4. Chain-of-Thought Prompting:

Chain-of-Thought Prompting is an advanced technique that guides the language model through a series of logical steps to complete a task.

By breaking down complex tasks into smaller, manageable parts, this approach helps the model understand the process and generate accurate, detailed responses.

This technique is particularly useful for tasks requiring reasoning, multi-step processes, or detailed explanations.

Chain-of-Thought Prompting leverages the model’s ability to understand and follow sequences of instructions. By breaking down the task, the model can process each part individually, leading to more accurate and thorough responses.

Tips and tricks with Chain-of-Thought Prompting:

  • Step-by-Step Instructions: Clearly outline each step of the task in the prompt.
  • Logical Flow: Ensure that the steps follow a logical sequence.
  • Clarity and Detail: Provide detailed instructions for each step to avoid ambiguity.
import openai
import os

OPENAI_API_KEY = os.environ.get("OPENAI_API_KEY")
client = OpenAI(api_key = OPENAI_API_KEY)
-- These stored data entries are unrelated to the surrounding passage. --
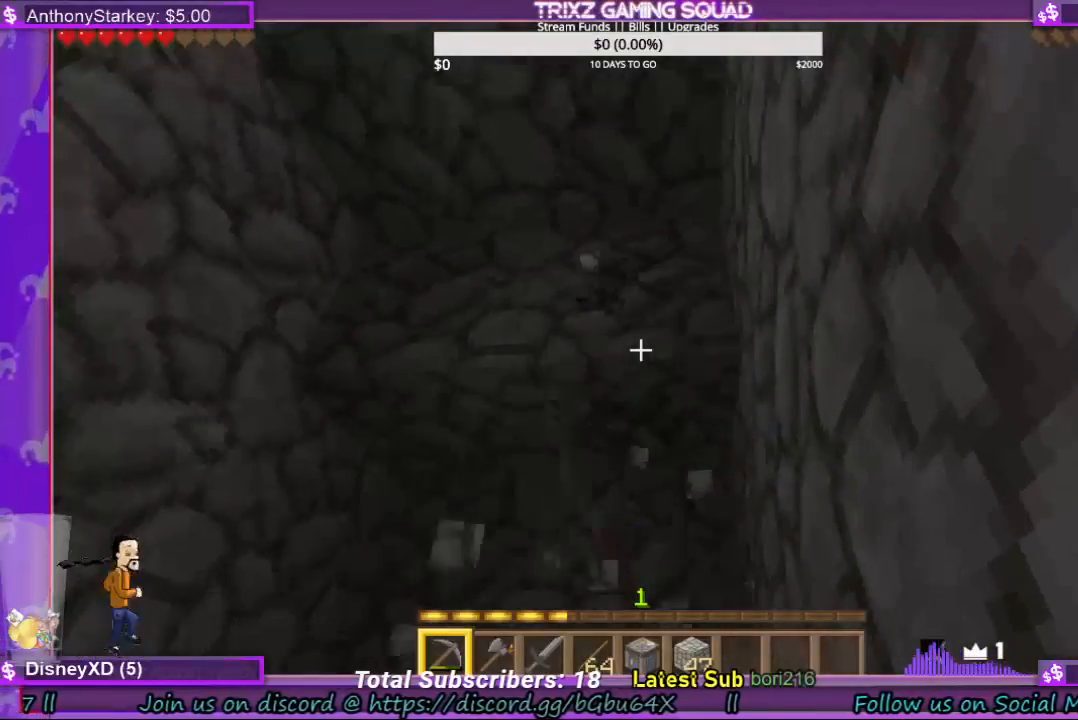
{"keys": [], "mouse": ["left"], "events": []}
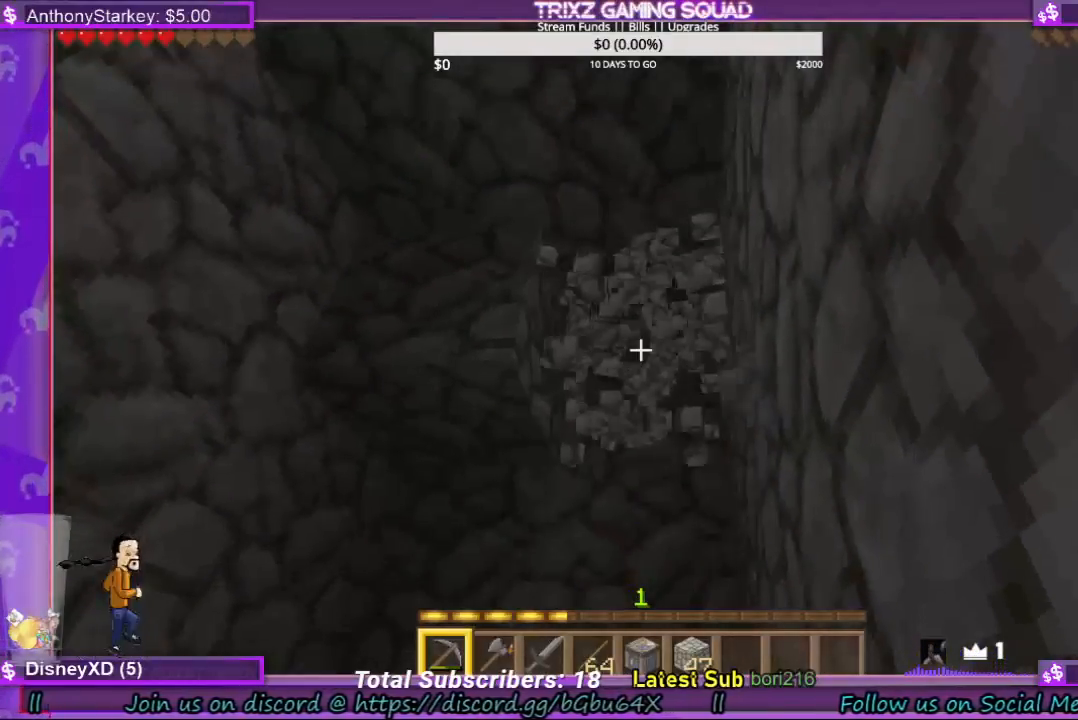
{"keys": [], "mouse": ["left"], "events": []}
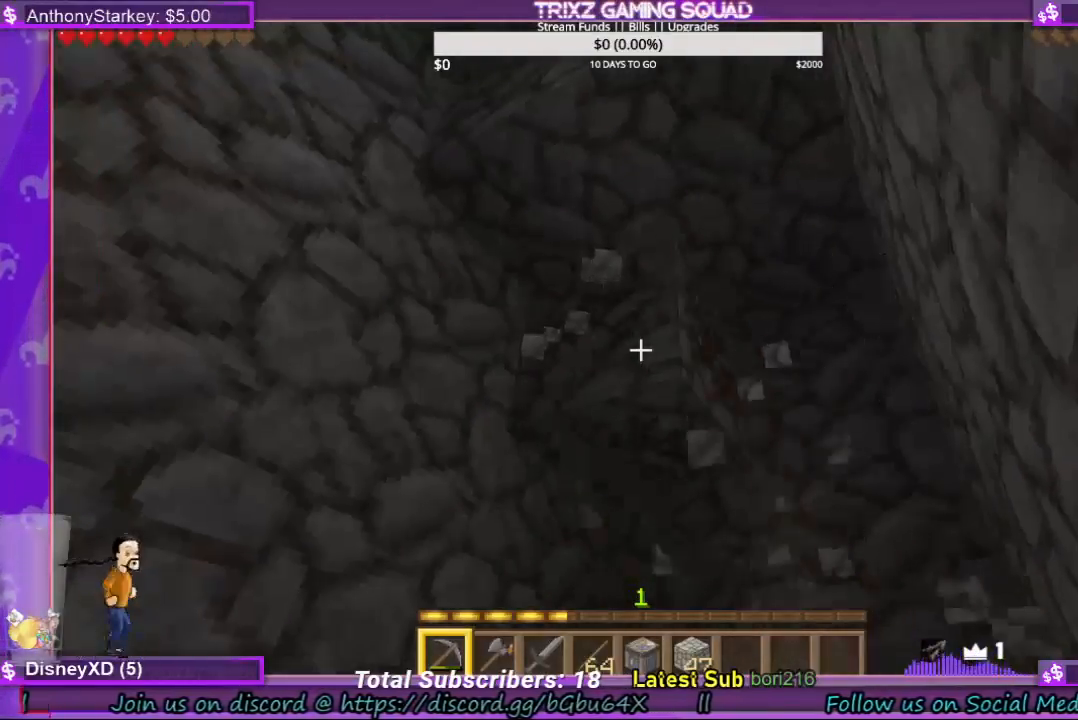
{"keys": [], "mouse": ["left"], "events": []}
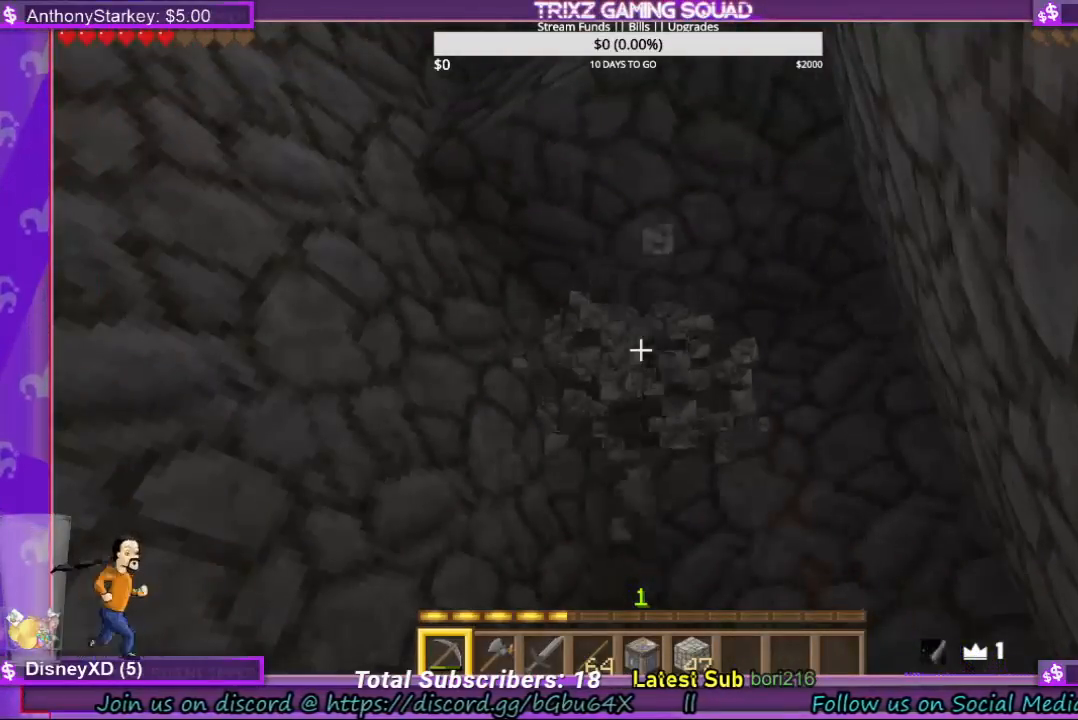
{"keys": [], "mouse": [], "events": [[33, "mouse_left", "up"]]}
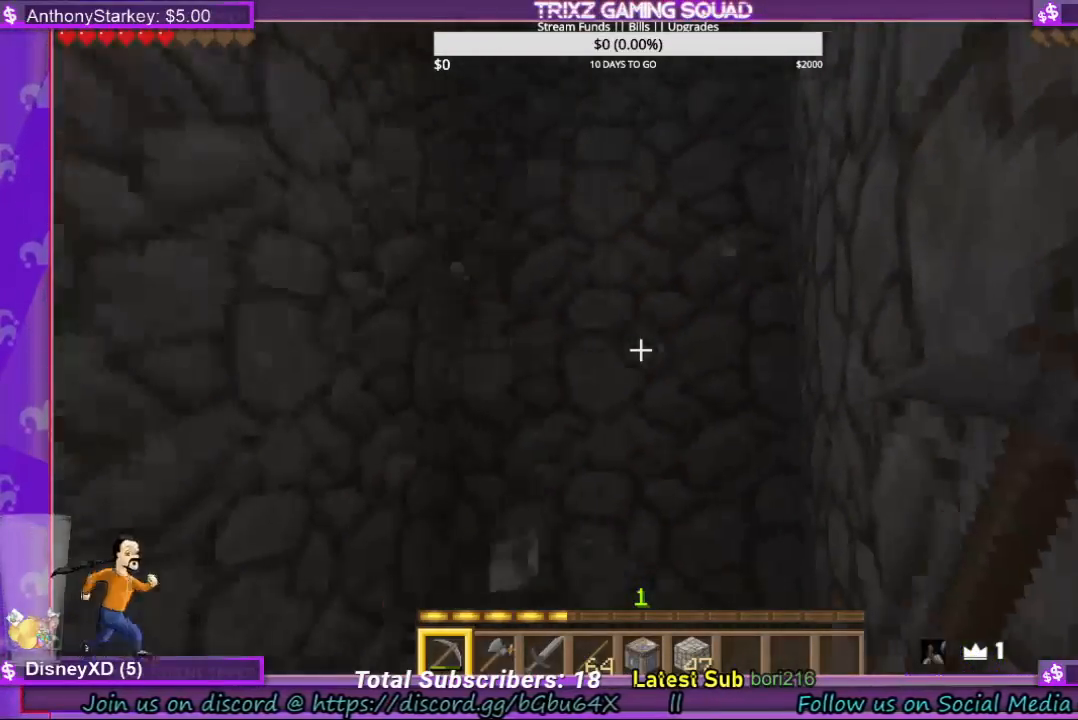
{"keys": [], "mouse": ["left"], "events": [[233, "mouse_left", "down"]]}
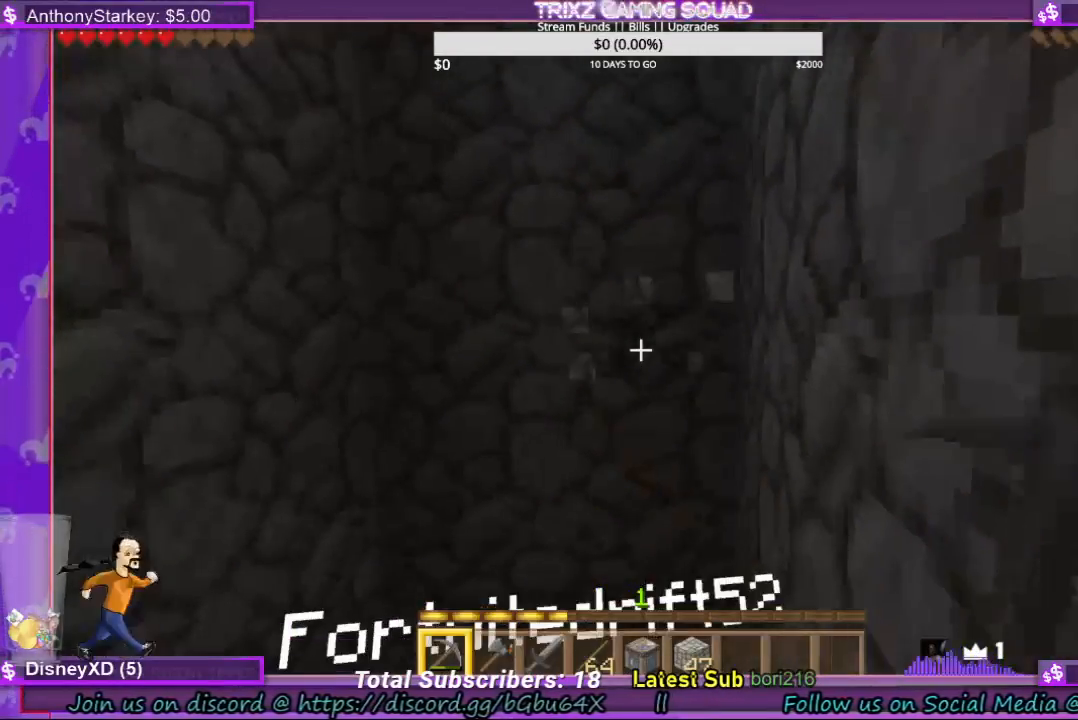
{"keys": [], "mouse": ["left"], "events": []}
# Define the complex chain-of-thought prompting
# for solving a multi-step math and physics problem
chain_of_thought_prompt = """
Solve the following problem step-by-step: Given a right triangle where one leg is twice the length of the other leg and the hypotenuse is 10 units:
1. Find the lengths of the legs and the area of the triangle.
2. Use the area to solve for x in the equation Area = 2x + 10.
3. Calculate the time it takes for an object to fall from the height of the longer leg under gravity (assuming no air resistance and g = 9.8 m/s^2).

Step 1: Define the variables.
Let the shorter leg be denoted as 'a'. Therefore, the longer leg will be '2a'.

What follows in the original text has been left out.